Extraordinary Measures; Extraordinary Crisis
Earthside Comments: The news below will probably be taken by the gamblers at the stock exchanges as "good." It means that maybe they can keep the casino afloat for another day or so.
But the underlying question (and problem) remains 'why' are these extraordinary Federal Reserve measures necessary? Besides the obvious, superficial answer that the subprime mortgage crisis is creating a liquidity crunch, there is the unspoken truth that the entire U.S. economy is built on an eroding foundation of trillions of dollars of debt.
There is no amount of fiat, miraculously created instant money that can make that reality disappear -- or even cash that is loaned and collateralized with "private mortgage debt"!!!!! What more evidence do you need that desperate madmen are running the asylum?
Link: Fed Easing Liquidity in Funding Markets: Financial News | Associated Press/Yahoo! Finance
The Federal Reserve on Tuesday announced it is ramping up efforts to provide more relief in the spreading credit crisis, saying it will make up to $200 billion in cash available to cash-strapped financial institutions.
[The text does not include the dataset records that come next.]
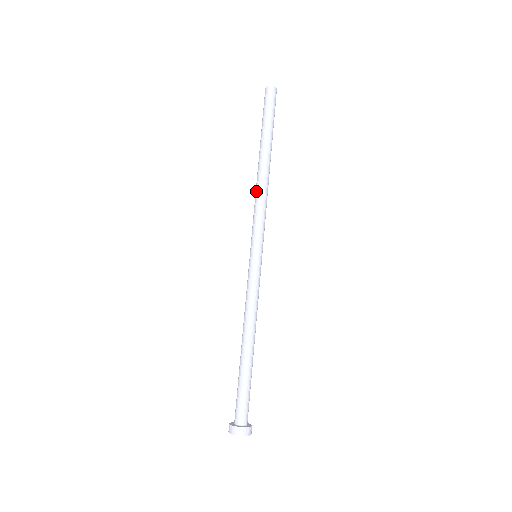
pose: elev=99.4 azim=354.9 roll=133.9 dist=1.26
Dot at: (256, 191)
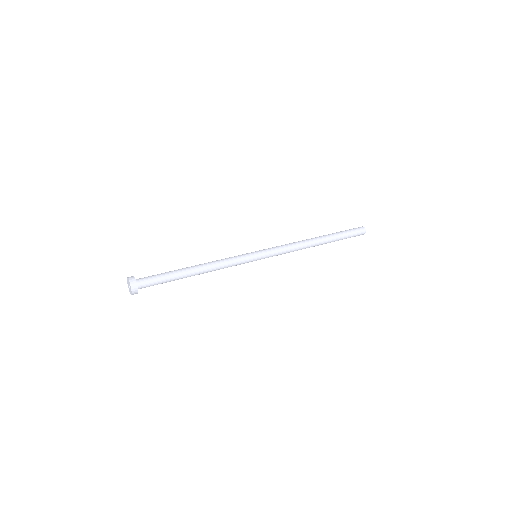
Dot at: occluded
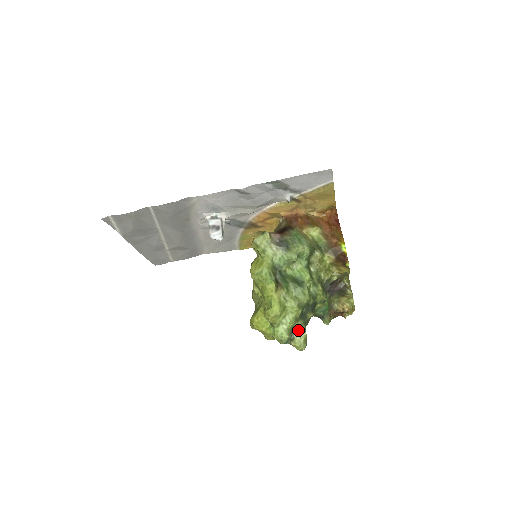
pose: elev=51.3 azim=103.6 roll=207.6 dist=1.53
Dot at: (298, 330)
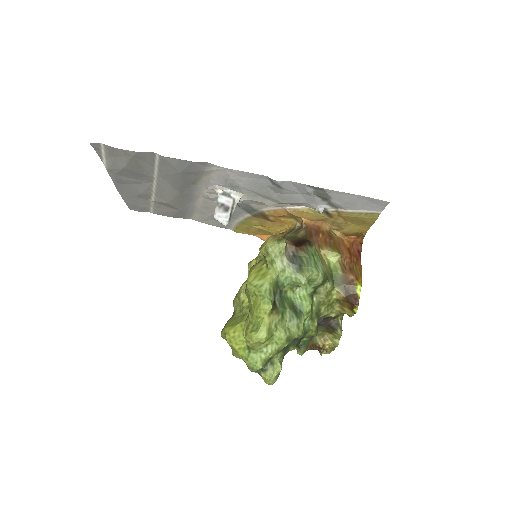
Dot at: (274, 362)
The Fed said it will lend the money to financial institutions for a term of 28 days, rather than overnight. The action is being coordinated with central banks in other countries to try to provide help in a global credit crises that threatens to push the U.S. economy into its first recession since 2001 if it hasn't already. ...
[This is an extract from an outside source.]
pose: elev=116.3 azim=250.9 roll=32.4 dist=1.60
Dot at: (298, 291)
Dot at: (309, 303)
... The new lending initiative "is intended to promote liquidity in the financing markets for Treasury and other collateral and thus to foster the functioning of financial markets more generally," the Fed said. Its announcement said that securities will be made available through an auction process on a weekly basis beginning March 27.
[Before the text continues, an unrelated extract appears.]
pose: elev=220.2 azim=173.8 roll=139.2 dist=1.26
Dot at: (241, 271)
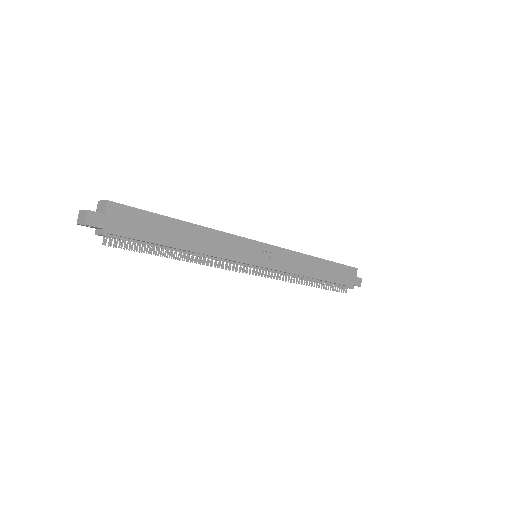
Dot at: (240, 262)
The new program, called the Term Securities Lending Facility (TSLF), is geared to provide primary dealers -- big investment firms that trade directly with the Fed -- with short-term loans. They would pledge other securities -- including federal agency debt, federal agency residential-mortgage-backed securities -- as collateral for the loans.
Link: Treasuries Decline as Fed to Accept Agency Debt as Collateral | Bloomberg
Treasuries fell, pushing the two- year note's yield up the most since July 1996, as the Federal Reserve's move to relieve the credit crisis prompted investors to dump holdings of government debt.
Shorter-term notes led the decline as the central bank said it will allow securities firms to pledge agency and private mortgage debt as collateral against as much as $200 billion in Treasury securities. Investors and securities firms have been hoarding government debt, considered the safest and most easily traded securities, amid the credit crunch.
"This is obviously very good news," said James Caron, head of U.S. interest-rate strategy at Morgan Stanley in New York. "They're providing liquidity to those who need it the most."